El inventario de colecciones privadas fue difícil, dado que muy pocas de éstas eran conocidas y llevadas por instituciones o personas particulares serias, por lo que era necesario guiarse por la información suministrada por terceras personas para dar con ellas. Se pudo constatar que varias colecciones estaban constituidas por piezas adquiridas a huaqueros, por hallazgos fortuitos y hasta por objetos recibidos en herencia. Otras pertenecían a museos, algunos bien mantenidos, aunque no era raro que en los más pequeños, por falta de cuidados e infraestructura, la presentación de los artefactos fuera mas bien precaria. El registro de las colecciones extensas era algo complicado porque teníamos que identificar uno por uno los objetos, dar fe de su originalidad, averiguar su filiación y, por último, fotografiarlos y llenar la respectiva ficha. Fue de gran ayuda, en algunos museos que existiera un registro previo del material arqueológico, ya que nos permitía sólo revisar esos informes e inspeccionar la calidad del local y su infraestructura. Por cierto, encontramos también colecciones que no eran manejadas de manera adecuada, ni tenían el apoyo de las autoridades locales. Algunas colecciones quedaron pendientes de inventario, sea porque terminó el período registro o porque sus dueños no nos brindaron las facilidades necesarias.

Terminada esta etapa, se procedió a la digitalización de la información de las fichas y, luego, a subirlas al sistema. Para mí, fue una gran experiencia haber colaborado con este enorme proyecto y, principalmente, haber aportado para que muchos sitios y colecciones hayan sido registradas, de forma que esta información sirva, primordialmente, para futuras investigaciones arqueológicas y para cuidar nuestro patrimonio arqueológico.
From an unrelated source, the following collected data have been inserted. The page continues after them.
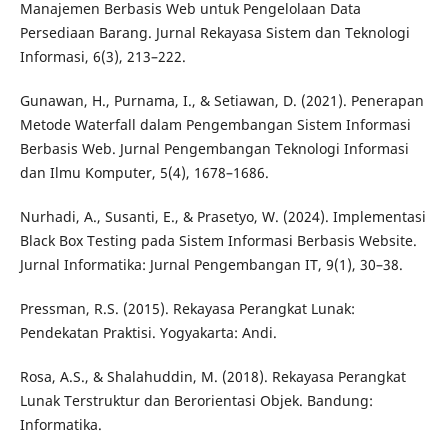
Manajemen Berbasis Web untuk Pengelolaan Data
Persediaan Barang. Jurnal Rekayasa Sistem dan Teknologi
Informasi, 6(3), 213–222.
Gunawan, H., Purnama, I., & Setiawan, D. (2021). Penerapan
Metode Waterfall dalam Pengembangan Sistem Informasi
Berbasis Web. Jurnal Pengembangan Teknologi Informasi
dan Ilmu Komputer, 5(4), 1678–1686.
Nurhadi, A., Susanti, E., & Prasetyo, W. (2024). Implementasi
Black Box Testing pada Sistem Informasi Berbasis Website.
Jurnal Informatika: Jurnal Pengembangan IT, 9(1), 30–38.
Pressman, R.S. (2015). Rekayasa Perangkat Lunak:
Pendekatan Praktisi. Yogyakarta: Andi.
Rosa, A.S., & Shalahuddin, M. (2018). Rekayasa Perangkat
Lunak Terstruktur dan Berorientasi Objek. Bandung:
Informatika.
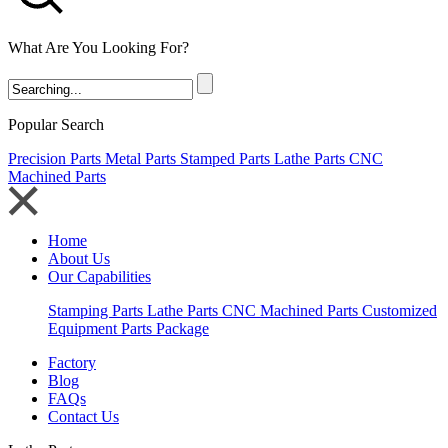
What Are You Looking For?
Popular Search
Precision Parts
Metal Parts
Stamped Parts
Lathe Parts
CNC
Machined Parts
Home
About Us
Our Capabilities
Stamping Parts
Lathe Parts
CNC Machined Parts
Customized
Equipment Parts Package
Factory
Blog
FAQs
Contact Us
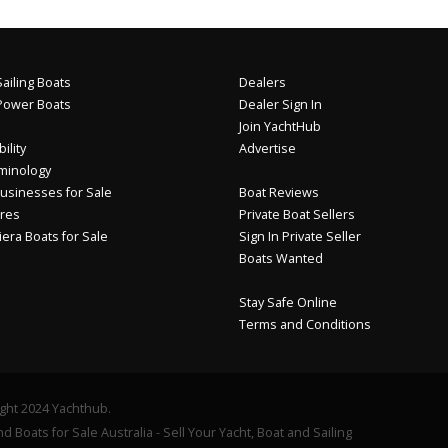
ailing Boats
Dealers
Power Boats
Dealer Sign In
Join YachtHub
ility
Advertise
minology
usinesses for Sale
Boat Reviews
res
Private Boat Sellers
iera Boats for Sale
Sign In Private Seller
Boats Wanted
Stay Safe Online
Terms and Conditions
ght 2024 Yachthub.
d Boats for Sale Australia - Sell Your Yacht, Boat and Sailing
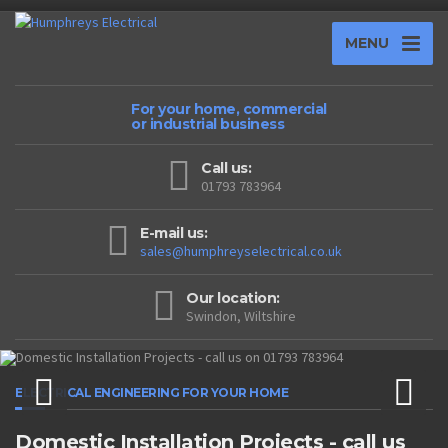
MENU
For your home, commercial
or industrial business
Call us:
01793 783964
E-mail us:
sales@humphreyselectrical.co.uk
Our location:
Swindon, Wiltshire
ELECTRICAL ENGINEERING FOR YOUR HOME
Domestic Installation Projects - call us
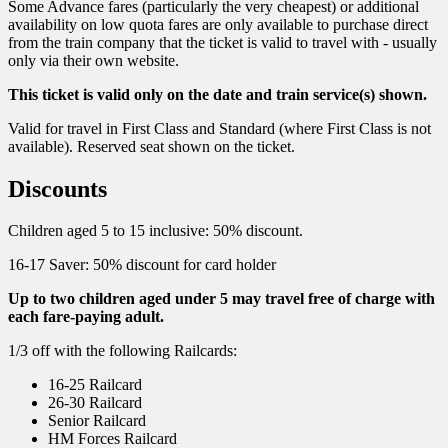
Some Advance fares (particularly the very cheapest) or additional
availability on low quota fares are only available to purchase direct
from the train company that the ticket is valid to travel with - usually
only via their own website.
This ticket is valid only on the date and train service(s) shown.
Valid for travel in First Class and Standard (where First Class is not
available). Reserved seat shown on the ticket.
Discounts
Children aged 5 to 15 inclusive: 50% discount.
16-17 Saver: 50% discount for card holder
Up to two children aged under 5 may travel free of charge with
each fare-paying adult.
1/3 off with the following Railcards:
16-25 Railcard
26-30 Railcard
Senior Railcard
HM Forces Railcard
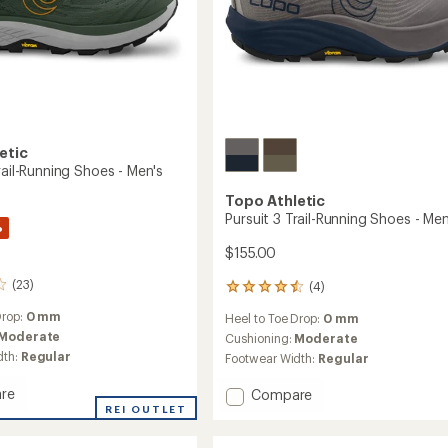
etic
rail-Running Shoes - Men's
Topo Athletic
Pursuit 3 Trail-Running Shoes - Men
%
$155.00
(23)
(4)
4
reviews
Drop:
0 mm
Heel to Toe Drop:
0 mm
with
Moderate
an
Cushioning:
Moderate
average
dth:
Regular
Footwear Width:
Regular
rating
of
re
Add
Compare
4.5
REI OUTLET
Pursuit
out
3
of
Trail-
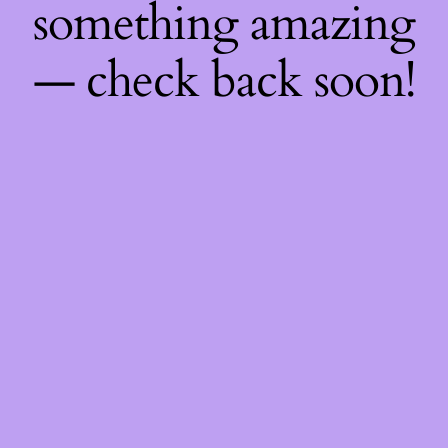
something amazing
— check back soon!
De todas maneras, no fue posible cumplir con las expectativas que se plantearon al comienzo del proyecto, pues muchas cosas no lograron ser registradas por falta de tiempo, malas condiciones climáticas, etc. Cuando yo empecé a trabajar, a finales de diciembre del 2008, colaboré en el registro de cientos de fichas de yacimientos y de colecciones. Según los datos de la publicación del Informe del Decreto de Emergencia del Patrimonio Cultural (2010), la Universidad Andina hizo 1629 fichas de sitios y 107 colecciones, menos de lo planeado por los coordinadores. En todo caso, se descubrieron nuevos e interesantes sitios, que se espera puedan ser protegidos y luego investigados en futuros proyectos arqueológicos.

Desde mi punto de vista, el proyecto de inventario es un gran aporte para la cultura y, sobre todo, para salvaguardar nuestra herencia tangible. A raíz de él, las leyes de protección de bienes culturales, especialmente arqueológicos, se han endurecido más, creando penas para los que atenten contra ellos. Incluso, a finales de abril salió un manual (Guía de Identificación de Bienes Culturales Patrimoniales, INPC) que da las pautas para el control, por parte de las autoridades competentes, para evitar que se intente sacar de nuestras fronteras cualquier artefacto por terminales terrestres, aeropuertos y puestos de aduana. Pese al enorme esfuerzo realizado en todo el país, decepciona constatar que el Informe del Decreto de Emergencia haya asignado apenas cinco páginas al registro arqueológico, que constituye nuestra mayor riqueza cultural.